Reducing the cost of autodecoding (page 5) - D Programming Language Discussion Forum

Forums

New users
- Learn
Community
- General
- Announce
Improvements
- DIP Ideas
- DIP Devel.
Ecosystem
- GDC
- LDC
- Debuggers
- IDEs
- DWT
Development
- Internals
- Issues
- Beta
- DMD
- Phobos
- Druntime
- Study
Turkish
- Genel
- Duyuru

Index » General » Reducing the cost of autodecoding (page 5)

October 16, 2016

Re: Reducing the cost of autodecoding

Posted by NoBrainer
in reply to Uplink_Coder

NoBrainer

Posted in reply to Uplink_Coder

On Sunday, 16 October 2016 at 08:43:23 UTC, Uplink_Coder wrote:
> This looks quite slow.
> We already have a correct version in utf.decodeImpl.
> The goal here was to find a small and fast alternative.

A: What's 2 + 2?
B: 3
A: That's wrong.
B: But incredibly fast.

October 16, 2016

Re: Reducing the cost of autodecoding

Posted by Patrick Schluter
in reply to Uplink_Coder

Patrick Schluter

Posted in reply to Uplink_Coder

On Sunday, 16 October 2016 at 08:43:23 UTC, Uplink_Coder wrote:
> On Sunday, 16 October 2016 at 07:59:16 UTC, Patrick Schluter wrote:

> This looks quite slow.
> We already have a correct version in utf.decodeImpl.
> The goal here was to find a small and fast alternative.

I know but it has to be correct before being fast.
The code is simple and the checks can easily be removed.
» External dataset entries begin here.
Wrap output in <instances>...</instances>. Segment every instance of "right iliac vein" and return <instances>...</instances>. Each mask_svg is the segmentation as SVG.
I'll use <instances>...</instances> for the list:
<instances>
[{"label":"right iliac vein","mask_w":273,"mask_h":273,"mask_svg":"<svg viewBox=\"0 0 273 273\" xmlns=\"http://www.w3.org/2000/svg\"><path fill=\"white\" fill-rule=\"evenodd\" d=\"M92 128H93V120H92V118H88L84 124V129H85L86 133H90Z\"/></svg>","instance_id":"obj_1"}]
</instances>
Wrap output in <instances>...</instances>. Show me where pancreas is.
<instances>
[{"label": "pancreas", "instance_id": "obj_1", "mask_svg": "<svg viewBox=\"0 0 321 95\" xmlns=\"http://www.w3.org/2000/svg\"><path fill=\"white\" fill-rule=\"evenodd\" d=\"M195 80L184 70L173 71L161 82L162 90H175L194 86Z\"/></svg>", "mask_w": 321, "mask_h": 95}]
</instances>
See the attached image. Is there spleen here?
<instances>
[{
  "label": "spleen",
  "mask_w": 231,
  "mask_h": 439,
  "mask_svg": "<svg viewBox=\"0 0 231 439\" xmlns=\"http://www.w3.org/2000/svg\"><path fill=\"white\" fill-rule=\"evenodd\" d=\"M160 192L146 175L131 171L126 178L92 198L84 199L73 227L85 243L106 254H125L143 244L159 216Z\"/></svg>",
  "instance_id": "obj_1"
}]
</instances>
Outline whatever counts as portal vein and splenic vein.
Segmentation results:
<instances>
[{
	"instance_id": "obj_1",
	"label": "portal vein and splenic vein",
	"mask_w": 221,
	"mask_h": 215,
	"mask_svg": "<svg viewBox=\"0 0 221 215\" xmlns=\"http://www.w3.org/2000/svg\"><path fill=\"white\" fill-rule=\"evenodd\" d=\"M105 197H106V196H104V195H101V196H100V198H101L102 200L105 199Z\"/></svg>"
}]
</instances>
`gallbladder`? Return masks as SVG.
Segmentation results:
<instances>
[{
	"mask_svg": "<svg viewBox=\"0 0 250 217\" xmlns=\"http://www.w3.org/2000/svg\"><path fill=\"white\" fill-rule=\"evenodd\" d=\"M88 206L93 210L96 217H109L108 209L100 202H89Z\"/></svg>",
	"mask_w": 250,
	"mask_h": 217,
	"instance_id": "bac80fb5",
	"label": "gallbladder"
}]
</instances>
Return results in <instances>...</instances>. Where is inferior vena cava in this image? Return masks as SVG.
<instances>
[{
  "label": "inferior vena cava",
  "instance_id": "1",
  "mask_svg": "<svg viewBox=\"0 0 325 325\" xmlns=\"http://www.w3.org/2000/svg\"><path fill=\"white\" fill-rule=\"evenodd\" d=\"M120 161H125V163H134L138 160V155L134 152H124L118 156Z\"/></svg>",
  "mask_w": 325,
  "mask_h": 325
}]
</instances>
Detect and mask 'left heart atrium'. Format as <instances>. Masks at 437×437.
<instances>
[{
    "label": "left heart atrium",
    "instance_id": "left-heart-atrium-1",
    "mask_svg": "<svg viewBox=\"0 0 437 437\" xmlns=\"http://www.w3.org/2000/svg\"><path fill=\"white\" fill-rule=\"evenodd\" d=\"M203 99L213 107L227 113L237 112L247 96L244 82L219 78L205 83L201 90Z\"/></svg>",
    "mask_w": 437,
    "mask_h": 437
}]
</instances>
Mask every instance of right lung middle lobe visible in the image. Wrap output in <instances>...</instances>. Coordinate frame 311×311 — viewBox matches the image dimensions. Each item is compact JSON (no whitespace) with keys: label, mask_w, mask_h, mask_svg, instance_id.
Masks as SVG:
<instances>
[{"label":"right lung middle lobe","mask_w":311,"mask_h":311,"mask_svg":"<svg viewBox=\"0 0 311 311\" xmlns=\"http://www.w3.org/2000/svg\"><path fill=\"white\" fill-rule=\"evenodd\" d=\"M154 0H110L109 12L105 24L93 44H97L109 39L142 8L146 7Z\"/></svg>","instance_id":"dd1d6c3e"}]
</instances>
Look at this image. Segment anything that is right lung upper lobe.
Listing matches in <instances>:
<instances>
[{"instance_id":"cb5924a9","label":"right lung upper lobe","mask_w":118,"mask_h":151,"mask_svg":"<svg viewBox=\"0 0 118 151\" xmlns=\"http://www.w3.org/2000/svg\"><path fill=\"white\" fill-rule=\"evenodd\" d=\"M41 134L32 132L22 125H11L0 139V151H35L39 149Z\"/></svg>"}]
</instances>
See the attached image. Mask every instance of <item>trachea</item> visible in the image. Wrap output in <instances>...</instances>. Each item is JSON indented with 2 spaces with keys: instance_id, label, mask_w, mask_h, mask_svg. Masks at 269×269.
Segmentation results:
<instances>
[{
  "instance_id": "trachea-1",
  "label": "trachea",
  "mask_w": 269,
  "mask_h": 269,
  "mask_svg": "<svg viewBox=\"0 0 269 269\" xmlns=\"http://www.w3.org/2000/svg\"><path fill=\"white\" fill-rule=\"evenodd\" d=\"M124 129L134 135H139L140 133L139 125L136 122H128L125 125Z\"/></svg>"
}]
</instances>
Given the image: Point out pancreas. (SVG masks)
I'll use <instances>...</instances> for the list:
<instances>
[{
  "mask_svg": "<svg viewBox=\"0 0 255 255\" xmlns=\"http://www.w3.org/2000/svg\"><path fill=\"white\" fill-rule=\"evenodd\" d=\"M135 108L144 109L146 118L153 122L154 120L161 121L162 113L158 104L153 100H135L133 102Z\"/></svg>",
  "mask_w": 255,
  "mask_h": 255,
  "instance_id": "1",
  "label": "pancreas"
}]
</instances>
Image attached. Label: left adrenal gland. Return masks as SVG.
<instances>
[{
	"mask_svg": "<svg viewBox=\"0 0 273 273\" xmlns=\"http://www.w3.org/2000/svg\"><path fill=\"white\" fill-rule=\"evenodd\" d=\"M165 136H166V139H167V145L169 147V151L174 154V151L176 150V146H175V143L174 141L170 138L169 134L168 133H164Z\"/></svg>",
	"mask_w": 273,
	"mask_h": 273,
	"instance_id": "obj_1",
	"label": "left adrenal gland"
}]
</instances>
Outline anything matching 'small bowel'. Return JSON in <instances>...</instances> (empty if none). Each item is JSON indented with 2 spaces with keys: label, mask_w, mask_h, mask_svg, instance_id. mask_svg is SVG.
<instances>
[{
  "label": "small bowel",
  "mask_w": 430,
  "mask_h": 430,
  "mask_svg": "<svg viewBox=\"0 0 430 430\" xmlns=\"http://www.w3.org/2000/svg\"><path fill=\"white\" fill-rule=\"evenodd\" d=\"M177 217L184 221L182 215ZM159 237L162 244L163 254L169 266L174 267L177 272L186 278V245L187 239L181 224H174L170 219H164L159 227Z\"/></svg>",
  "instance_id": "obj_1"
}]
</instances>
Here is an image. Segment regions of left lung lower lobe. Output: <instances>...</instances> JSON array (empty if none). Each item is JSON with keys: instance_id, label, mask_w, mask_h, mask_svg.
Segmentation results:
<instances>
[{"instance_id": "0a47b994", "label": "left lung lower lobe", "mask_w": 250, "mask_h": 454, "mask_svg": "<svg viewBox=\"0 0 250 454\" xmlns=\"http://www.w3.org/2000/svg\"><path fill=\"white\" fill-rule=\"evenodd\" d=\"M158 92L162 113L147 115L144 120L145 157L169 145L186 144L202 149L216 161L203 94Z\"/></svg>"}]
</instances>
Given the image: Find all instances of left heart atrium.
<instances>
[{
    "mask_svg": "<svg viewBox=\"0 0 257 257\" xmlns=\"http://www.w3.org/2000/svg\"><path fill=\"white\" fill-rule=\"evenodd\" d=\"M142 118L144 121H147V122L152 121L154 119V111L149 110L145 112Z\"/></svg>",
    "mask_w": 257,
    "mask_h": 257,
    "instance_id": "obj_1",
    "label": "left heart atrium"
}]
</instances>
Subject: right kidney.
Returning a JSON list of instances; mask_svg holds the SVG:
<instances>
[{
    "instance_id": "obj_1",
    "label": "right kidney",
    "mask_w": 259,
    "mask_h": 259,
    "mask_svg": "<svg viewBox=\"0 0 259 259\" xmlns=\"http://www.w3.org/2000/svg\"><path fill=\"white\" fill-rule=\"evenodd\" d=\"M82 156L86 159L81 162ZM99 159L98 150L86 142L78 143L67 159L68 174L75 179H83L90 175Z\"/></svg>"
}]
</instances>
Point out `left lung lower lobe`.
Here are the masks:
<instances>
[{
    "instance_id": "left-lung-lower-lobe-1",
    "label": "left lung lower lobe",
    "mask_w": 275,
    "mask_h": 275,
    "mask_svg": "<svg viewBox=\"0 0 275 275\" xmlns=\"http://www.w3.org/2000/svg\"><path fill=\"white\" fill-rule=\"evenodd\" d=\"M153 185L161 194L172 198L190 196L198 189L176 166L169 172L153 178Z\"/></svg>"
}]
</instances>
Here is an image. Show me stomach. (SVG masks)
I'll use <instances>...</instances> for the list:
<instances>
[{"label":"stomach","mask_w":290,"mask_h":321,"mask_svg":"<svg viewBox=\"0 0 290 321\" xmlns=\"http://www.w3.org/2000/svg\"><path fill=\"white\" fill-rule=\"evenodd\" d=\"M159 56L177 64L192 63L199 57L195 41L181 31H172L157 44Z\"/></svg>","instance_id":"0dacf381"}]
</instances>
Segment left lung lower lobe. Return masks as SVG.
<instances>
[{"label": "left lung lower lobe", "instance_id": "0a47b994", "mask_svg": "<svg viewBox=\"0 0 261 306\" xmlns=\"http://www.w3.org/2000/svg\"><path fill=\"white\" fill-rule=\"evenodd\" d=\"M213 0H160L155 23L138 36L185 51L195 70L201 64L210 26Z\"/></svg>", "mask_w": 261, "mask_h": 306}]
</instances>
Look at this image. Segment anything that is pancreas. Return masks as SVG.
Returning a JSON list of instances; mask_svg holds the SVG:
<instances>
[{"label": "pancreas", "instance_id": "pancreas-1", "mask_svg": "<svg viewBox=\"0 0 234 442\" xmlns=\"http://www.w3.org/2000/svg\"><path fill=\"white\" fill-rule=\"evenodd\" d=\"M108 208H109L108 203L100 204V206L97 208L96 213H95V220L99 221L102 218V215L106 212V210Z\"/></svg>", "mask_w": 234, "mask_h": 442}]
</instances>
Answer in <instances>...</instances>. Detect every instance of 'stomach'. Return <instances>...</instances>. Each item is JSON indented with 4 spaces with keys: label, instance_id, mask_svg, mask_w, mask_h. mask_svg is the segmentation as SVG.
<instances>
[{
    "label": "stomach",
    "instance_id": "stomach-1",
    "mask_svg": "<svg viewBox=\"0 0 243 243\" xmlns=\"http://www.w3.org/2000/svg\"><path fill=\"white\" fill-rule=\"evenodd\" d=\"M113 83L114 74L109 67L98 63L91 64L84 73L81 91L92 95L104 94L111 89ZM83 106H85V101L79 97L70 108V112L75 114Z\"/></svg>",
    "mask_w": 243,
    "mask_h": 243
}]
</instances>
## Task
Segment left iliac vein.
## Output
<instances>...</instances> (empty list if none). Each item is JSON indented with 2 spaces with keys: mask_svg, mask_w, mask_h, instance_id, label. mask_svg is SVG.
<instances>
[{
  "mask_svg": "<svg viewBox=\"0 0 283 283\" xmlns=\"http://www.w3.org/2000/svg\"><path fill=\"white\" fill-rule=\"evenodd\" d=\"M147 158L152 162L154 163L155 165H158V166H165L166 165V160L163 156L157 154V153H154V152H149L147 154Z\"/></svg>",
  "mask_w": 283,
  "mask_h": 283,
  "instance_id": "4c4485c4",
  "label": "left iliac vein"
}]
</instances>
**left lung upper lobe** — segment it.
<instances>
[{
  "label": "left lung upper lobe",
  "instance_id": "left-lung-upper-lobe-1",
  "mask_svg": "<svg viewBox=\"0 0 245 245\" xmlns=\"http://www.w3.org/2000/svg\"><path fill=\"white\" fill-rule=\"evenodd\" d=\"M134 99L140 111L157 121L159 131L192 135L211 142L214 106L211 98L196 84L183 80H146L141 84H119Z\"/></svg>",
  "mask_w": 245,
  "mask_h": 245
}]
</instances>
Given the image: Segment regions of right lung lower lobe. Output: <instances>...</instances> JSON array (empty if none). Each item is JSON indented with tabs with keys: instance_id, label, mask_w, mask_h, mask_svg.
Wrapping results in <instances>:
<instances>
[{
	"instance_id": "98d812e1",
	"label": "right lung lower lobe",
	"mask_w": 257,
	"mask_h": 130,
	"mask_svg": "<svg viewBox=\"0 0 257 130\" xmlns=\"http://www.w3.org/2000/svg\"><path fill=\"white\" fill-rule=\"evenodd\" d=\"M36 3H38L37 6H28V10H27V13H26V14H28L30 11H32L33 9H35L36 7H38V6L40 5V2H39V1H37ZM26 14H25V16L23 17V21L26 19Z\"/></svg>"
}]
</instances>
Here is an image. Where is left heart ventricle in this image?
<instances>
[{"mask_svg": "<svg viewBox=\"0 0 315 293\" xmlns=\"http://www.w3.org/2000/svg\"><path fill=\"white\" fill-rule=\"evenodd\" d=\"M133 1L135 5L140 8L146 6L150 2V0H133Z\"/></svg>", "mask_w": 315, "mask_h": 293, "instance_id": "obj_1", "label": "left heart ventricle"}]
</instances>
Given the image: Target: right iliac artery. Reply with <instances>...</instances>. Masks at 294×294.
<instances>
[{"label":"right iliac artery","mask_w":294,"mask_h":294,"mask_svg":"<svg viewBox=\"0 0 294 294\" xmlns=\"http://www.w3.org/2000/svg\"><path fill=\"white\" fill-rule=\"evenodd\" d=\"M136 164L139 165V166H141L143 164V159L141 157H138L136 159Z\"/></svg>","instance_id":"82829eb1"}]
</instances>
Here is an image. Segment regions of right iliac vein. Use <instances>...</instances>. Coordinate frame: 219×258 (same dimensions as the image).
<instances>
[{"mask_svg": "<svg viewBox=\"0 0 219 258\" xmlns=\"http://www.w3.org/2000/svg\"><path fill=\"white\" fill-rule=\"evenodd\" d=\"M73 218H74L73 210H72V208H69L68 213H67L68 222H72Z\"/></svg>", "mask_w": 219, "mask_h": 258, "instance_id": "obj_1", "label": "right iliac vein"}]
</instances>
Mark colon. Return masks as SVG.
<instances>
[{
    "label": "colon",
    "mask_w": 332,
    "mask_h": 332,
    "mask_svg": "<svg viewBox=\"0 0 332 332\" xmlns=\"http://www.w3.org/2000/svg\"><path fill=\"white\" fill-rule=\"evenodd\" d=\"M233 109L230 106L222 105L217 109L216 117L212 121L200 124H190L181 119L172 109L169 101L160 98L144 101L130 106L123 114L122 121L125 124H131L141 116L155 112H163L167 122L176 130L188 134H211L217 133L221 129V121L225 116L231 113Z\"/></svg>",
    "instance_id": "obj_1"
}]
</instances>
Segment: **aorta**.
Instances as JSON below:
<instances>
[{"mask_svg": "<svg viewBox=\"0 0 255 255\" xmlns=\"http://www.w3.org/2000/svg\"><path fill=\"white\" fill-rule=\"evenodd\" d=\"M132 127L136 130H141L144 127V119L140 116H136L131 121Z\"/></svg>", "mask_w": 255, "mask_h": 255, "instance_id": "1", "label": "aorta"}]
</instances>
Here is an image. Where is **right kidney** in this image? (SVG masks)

Here the version without overlong, invalid sequence and codepoint check.

 dchar myFront3(ref char[] str)
 {
   dchar c0 = str.ptr[0];
   if(c0 < 0x80) {
     return c0;
   }
   else if(str.length > 1) {
     dchar c1 = str.ptr[1];
     if(c0 < 0xE0) {
       return ((c0 & 0x1F) << 6)|(c1 & 0x3F);
     }
     else if(str.length > 2) {
       dchar c2 = str.ptr[2];
       if(c0 < 0xF0) {
          return ((c0 & 0x0F) << 12)|((c1 & 0x3F) << 6)|(c2 &  0x3F);
       }
       else if(str.length > 3) {
         dchar c3 = str.ptr[3];
         if(c0 < 0xF5) {
          return((c0 & 0x07) << 16)|((c1 & 0x3F) << 12)|((c2 &  0x3F) << 6)|(c3 & 0x3F);
         }
       }
     }
   }
   Linvalid:
      throw new Exception("yadayada");
 }

Next step will be to loop for length 2,3,4, with or without your table.

October 16, 2016

Re: Reducing the cost of autodecoding

Posted by Patrick Schluter
in reply to Patrick Schluter

Patrick Schluter

Posted in reply to Patrick Schluter

On Sunday, 16 October 2016 at 10:05:37 UTC, Patrick Schluter wrote:
> On Sunday, 16 October 2016 at 08:43:23 UTC, Uplink_Coder wrote:
>> On Sunday, 16 October 2016 at 07:59:16 UTC, Patrick Schluter wrote:
>
>> This looks quite slow.
>> We already have a correct version in utf.decodeImpl.
>> The goal here was to find a small and fast alternative.
>
> I know but it has to be correct before being fast.
> The code is simple and the checks can easily be removed. Here the version without overlong, invalid sequence and codepoint check.
>
>  dchar myFront3(ref char[] str)
>  {
>    dchar c0 = str.ptr[0];
>    if(c0 < 0x80) {
>      return c0;
>    }
>    else if(str.length > 1) {
>      dchar c1 = str.ptr[1];
>      if(c0 < 0xE0) {
>        return ((c0 & 0x1F) << 6)|(c1 & 0x3F);
>      }
>      else if(str.length > 2) {
>        dchar c2 = str.ptr[2];
>        if(c0 < 0xF0) {
>           return ((c0 & 0x0F) << 12)|((c1 & 0x3F) << 6)|(c2 &  0x3F);
>        }
>        else if(str.length > 3) {
>          dchar c3 = str.ptr[3];
>          if(c0 < 0xF5) {
>           return((c0 & 0x07) << 16)|((c1 & 0x3F) << 12)|((c2 &  0x3F) << 6)|(c3 & 0x3F);

Of course, this line is wrong, should shift by 18 not 16 :
           return((c0 & 0x07) << 18)|((c1 & 0x3F) << 12)|((c2 &
 0x3F) << 6)|(c3 & 0x3F);

>          }
>        }
>      }
>    }
>    Linvalid:
>       throw new Exception("yadayada");
>  }
>
> Next step will be to loop for length 2,3,4, with or without your table.

October 16, 2016

Re: Reducing the cost of autodecoding

Posted by Patrick Schluter
in reply to Patrick Schluter

Patrick Schluter

Posted in reply to Patrick Schluter

On Sunday, 16 October 2016 at 10:05:37 UTC, Patrick Schluter wrote:
>
> Next step will be to loop for length 2,3,4, with or without your table.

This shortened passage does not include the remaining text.